- [Consigne A]: Dans le discours sur les prix agricoles, recopiez le passage situé entre « J'en tire plusieurs » et « qu'elle n'en renouvelle. », inclus, en remplaçant « faim » par « pauvreté ».
- [Consigne B]: Prolongez le discours sur les prix agricoles à partir de l'endroit où il s'arrête.

- [Texte fourni]:
_ _ _ _ _ _ _

Je suis ravi d'être parmi vous en cette fin de matinée. Je vous dois tout d'abord des excuses pour le décalage de mon intervention. Je devais initialement conclure votre première journée, hier.
Je tenais à participer à vos travaux pour plusieurs raisons :
- la première, c'est l'initiative conjointe de FARM, de PLURIAGRI, de l'Institut de la gestion publique et du développement économique avec le Conseil stratégique de l'agriculture et de l'agro-industrie durables que j'ai installé en juin dernier. Ces lieux d'échanges, de débat sur des questions qui sont complexes parfois polémiques sont essentiels dans toute démocratie,
- la seconde raison, c'est bien sûr le thème : les prix agricoles dans une période très particulière où après l'envolée des prix des matières premières, nous vivons aujourd'hui un véritable reflux,
- et puis, c'est la manière de l'aborder en mettant en perspective les prix et les politiques publiques.
La question des prix agricoles est, en effet, au coeur du développement des agricultures dans le monde. Les travaux que vous avez présentés hier et ce matin permettent d'éclairer le débat et de montrer aussi la complexité de cette question.
J'en tire plusieurs enseignements sur l'agriculture, sur la politique agricole commune, et à l'égard des pays les plus pauvres.
Premier enseignement : l'agriculture et les agricultures du monde doivent répondre, en même temps, à un triple défi :
- nourrir une population plus nombreuse avec des habitudes alimentaires nouvelles,
- éradiquer la faim dans le monde qui s'aggrave,
- réduire l'impact de son activité sur les ressources naturelles. Notre planète doit être protégée. Elle use plus de ressources qu'elle n'en renouvelle.
Cette nouvelle donne concerne toutes les agricultures du monde.
Ce qui se passe sur les marchés de toutes les matières premières et pas seulement des matières premières agricoles doit être vu comme le signal d'une nouvelle époque.

_ _ _ _ _ _ _

- [Lignes de données]:

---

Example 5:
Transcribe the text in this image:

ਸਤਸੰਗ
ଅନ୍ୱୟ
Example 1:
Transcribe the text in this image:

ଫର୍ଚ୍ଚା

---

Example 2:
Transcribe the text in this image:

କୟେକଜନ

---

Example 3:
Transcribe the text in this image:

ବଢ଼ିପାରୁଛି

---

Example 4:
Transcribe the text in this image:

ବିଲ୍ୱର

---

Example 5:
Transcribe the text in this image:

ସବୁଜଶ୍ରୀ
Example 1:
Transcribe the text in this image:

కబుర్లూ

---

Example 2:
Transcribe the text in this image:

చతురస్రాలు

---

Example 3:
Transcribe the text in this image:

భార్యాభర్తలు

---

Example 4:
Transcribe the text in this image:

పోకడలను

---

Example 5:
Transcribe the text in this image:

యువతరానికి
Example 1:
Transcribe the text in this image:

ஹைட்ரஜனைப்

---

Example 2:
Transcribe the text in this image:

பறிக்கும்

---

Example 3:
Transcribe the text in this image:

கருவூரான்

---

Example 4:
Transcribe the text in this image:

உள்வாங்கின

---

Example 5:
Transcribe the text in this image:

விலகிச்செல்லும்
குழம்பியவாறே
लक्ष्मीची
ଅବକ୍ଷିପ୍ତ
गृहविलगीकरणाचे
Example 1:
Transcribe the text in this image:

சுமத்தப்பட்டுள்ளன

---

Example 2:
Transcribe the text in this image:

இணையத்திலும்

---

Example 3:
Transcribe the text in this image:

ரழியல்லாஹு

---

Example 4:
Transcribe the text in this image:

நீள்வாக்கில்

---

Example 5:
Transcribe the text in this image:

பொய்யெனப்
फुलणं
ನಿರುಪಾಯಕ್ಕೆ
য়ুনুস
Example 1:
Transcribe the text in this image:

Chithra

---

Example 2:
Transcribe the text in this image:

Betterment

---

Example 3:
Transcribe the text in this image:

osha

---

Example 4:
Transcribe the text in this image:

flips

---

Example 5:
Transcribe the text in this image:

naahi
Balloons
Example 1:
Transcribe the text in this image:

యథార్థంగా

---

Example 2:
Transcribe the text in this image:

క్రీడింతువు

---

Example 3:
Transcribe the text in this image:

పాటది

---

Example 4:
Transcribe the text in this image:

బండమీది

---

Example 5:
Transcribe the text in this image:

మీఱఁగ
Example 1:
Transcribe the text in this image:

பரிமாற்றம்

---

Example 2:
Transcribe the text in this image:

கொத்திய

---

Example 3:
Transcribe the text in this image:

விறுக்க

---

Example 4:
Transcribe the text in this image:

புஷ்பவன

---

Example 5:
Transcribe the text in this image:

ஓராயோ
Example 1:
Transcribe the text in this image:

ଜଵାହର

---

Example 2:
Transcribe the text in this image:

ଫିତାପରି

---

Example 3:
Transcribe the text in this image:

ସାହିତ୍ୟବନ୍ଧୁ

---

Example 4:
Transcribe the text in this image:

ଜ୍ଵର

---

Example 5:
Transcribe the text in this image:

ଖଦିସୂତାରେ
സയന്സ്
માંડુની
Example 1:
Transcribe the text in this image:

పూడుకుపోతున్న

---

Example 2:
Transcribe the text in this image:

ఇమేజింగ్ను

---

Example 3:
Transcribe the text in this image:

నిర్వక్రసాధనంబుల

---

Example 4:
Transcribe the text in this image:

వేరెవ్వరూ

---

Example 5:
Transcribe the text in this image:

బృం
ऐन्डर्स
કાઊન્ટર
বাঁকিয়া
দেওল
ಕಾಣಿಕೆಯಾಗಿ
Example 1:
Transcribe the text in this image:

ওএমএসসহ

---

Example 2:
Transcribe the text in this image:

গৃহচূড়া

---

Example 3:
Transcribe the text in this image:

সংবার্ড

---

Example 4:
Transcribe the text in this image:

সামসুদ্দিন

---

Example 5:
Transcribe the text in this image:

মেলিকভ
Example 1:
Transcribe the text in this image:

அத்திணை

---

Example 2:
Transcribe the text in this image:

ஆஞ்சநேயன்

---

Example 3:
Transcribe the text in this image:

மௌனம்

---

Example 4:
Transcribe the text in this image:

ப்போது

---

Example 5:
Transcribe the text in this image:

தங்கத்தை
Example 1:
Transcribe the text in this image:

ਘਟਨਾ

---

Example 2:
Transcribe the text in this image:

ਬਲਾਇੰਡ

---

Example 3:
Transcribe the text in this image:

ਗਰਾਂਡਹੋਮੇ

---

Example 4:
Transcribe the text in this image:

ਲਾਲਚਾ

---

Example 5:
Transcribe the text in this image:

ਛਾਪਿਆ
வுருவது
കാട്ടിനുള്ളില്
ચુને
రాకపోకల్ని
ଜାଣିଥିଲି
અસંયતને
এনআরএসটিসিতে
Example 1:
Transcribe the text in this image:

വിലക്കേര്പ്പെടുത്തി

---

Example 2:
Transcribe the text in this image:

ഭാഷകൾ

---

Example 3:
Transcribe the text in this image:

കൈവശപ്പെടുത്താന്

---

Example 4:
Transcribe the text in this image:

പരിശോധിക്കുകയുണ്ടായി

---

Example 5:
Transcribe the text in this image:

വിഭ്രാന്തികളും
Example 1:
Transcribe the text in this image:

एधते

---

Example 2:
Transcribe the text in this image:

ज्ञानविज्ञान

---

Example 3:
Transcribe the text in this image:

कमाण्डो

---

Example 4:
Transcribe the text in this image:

_ _ _ _ _ _ _

- [Réponse rédigée A]:
J'en tire plusieurs enseignements sur l'agriculture, sur la politique agricole commune, et à l'égard des pays les plus pauvres.
Premier enseignement : l'agriculture et les agricultures du monde doivent répondre, en même temps, à un triple défi :
- nourrir une population plus nombreuse avec des habitudes alimentaires nouvelles,
- éradiquer la pauvreté dans le monde qui s'aggrave,
- réduire l'impact de son activité sur les ressources naturelles. Notre planète doit être protégée. Elle use plus de ressources qu'elle n'en renouvelle.

- [Réponse rédigée B]:
Vos travaux ont montré hier que les déterminants de l'évolution des prix agricoles mondiaux sont non seulement complexes mais également difficiles à identifier. Les facteurs classiques : les surfaces, les rendements, l'évolution de la demande pour l'alimentation humaine et animale, les stocks n'épuisent pas l'analyse.
Ils ont, également, consolidé
- le consensus qui existait déjà sur l'extrême volatilité des prix
- et les perspectives sur la fermeté des cours des matières premières, compte-tenu des prévisions sur le prix du baril de pétrole.
Vos travaux ont enfin montré, ce matin, que les agriculteurs des pays pauvres n'ont pas, contrairement à ce que l'on pensait, profiter de la hausse des prix. Par contre, ils ont pris de plein fouet la hausse des intrants.
Se projeter dans l'avenir devient alors très difficile et beaucoup plus incertain.
L'extrême volatilité des prix agricoles a eu des conséquences pour nos agriculteurs, pour les consommateurs qui ont modifié leurs habitudes d'achat.
Cette volatilité des prix, dans un contexte de crise financière a également de lourdes conséquences pour les pays les plus pauvres.
Alors que les Etats-Unis et l'Europe ont augmenté de 10% leur production en 2008, les pays en développement, si on retire la Chine, l'Inde et le Brésil, ont vu la leur baisser de 2%. C'est ce qui explique qu'entre 2007 et 2008 les importations alimentaires de ces pays se sont accrues de 35%. Ces pays n'ont eu accès ni aux moyens de production, ni au crédit pour développer leur agriculture.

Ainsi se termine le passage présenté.